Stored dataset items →
##########

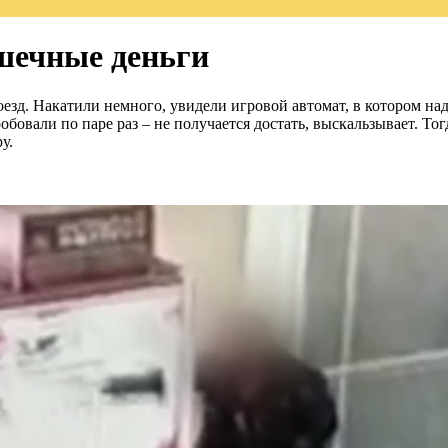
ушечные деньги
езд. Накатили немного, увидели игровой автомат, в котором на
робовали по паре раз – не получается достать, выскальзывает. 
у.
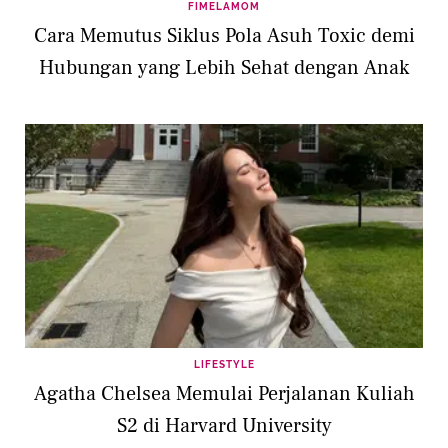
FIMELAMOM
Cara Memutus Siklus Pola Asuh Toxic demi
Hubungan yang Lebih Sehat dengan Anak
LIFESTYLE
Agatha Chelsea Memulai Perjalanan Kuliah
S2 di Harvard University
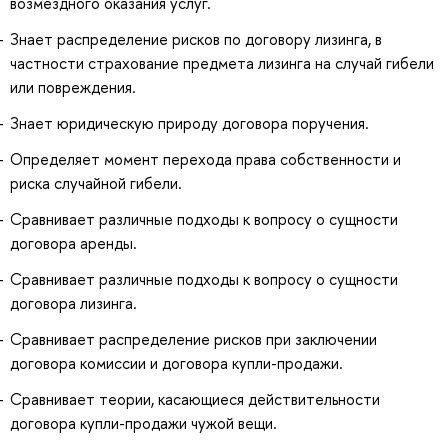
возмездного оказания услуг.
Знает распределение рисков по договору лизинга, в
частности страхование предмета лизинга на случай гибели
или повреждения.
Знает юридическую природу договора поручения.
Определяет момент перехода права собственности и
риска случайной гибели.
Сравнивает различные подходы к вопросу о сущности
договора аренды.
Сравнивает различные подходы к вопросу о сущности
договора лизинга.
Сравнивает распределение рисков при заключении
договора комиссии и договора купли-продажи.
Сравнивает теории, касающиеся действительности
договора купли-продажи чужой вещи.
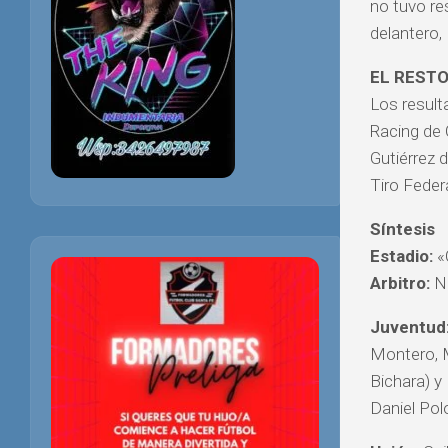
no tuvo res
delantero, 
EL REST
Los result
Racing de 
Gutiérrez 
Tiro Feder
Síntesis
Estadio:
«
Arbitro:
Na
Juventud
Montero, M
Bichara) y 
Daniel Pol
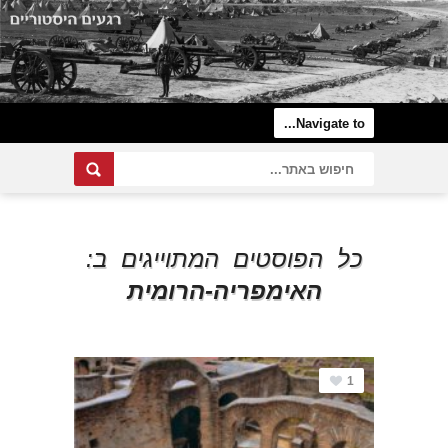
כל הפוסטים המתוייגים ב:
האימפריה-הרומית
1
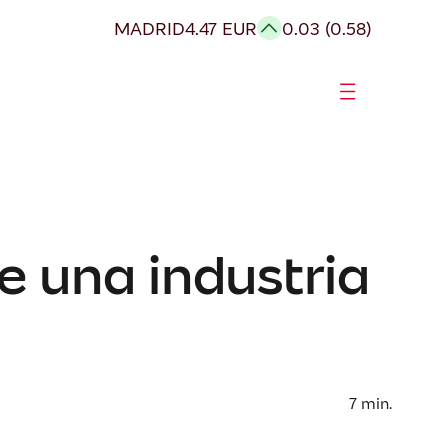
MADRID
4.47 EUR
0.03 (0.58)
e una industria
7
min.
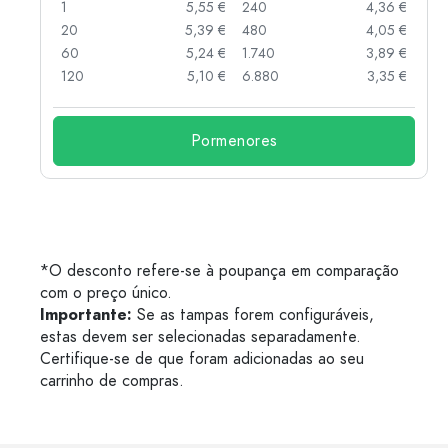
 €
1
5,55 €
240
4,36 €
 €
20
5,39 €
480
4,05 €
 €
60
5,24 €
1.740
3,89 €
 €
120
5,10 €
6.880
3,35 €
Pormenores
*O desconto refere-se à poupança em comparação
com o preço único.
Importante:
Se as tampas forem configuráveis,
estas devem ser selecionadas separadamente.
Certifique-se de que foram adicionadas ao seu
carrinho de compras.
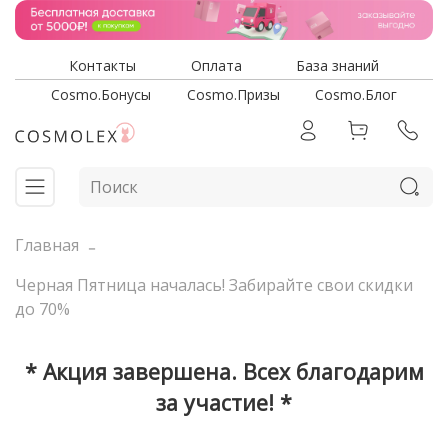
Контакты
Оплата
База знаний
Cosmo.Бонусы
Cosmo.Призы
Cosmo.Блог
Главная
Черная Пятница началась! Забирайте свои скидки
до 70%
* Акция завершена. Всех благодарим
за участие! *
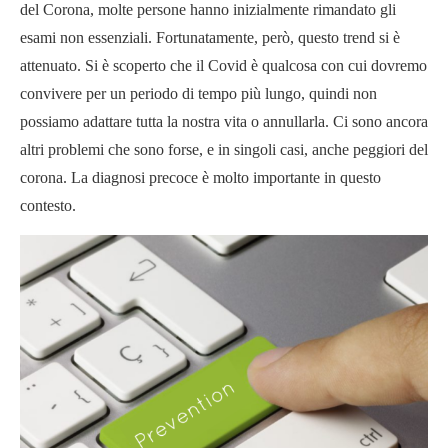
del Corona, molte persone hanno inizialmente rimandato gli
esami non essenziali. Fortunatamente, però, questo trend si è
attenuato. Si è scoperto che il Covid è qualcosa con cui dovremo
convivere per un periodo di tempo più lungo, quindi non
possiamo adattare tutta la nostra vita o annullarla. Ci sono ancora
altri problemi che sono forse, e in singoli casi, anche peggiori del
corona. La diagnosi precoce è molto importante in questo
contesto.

##########

Reproduce the text of the items above word for word, from the line containing "כל הפוסטים המתוייגים" through the line containing "за участие! *", including both of those lines. Omit the pictures from your answer.

REPLY →
כל הפוסטים המתוייגים ב:
האימפריה-הרומית
1
MADRID
4.47 EUR
0.03 (0.58)
e una industria
7
min.
 €
1
5,55 €
240
4,36 €
 €
20
5,39 €
480
4,05 €
 €
60
5,24 €
1.740
3,89 €
 €
120
5,10 €
6.880
3,35 €
Pormenores
*O desconto refere-se à poupança em comparação
com o preço único.
Importante:
Se as tampas forem configuráveis,
estas devem ser selecionadas separadamente.
Certifique-se de que foram adicionadas ao seu
carrinho de compras.
Контакты
Оплата
База знаний
Cosmo.Бонусы
Cosmo.Призы
Cosmo.Блог
Главная
Черная Пятница началась! Забирайте свои скидки
до 70%
* Акция завершена. Всех благодарим
за участие! *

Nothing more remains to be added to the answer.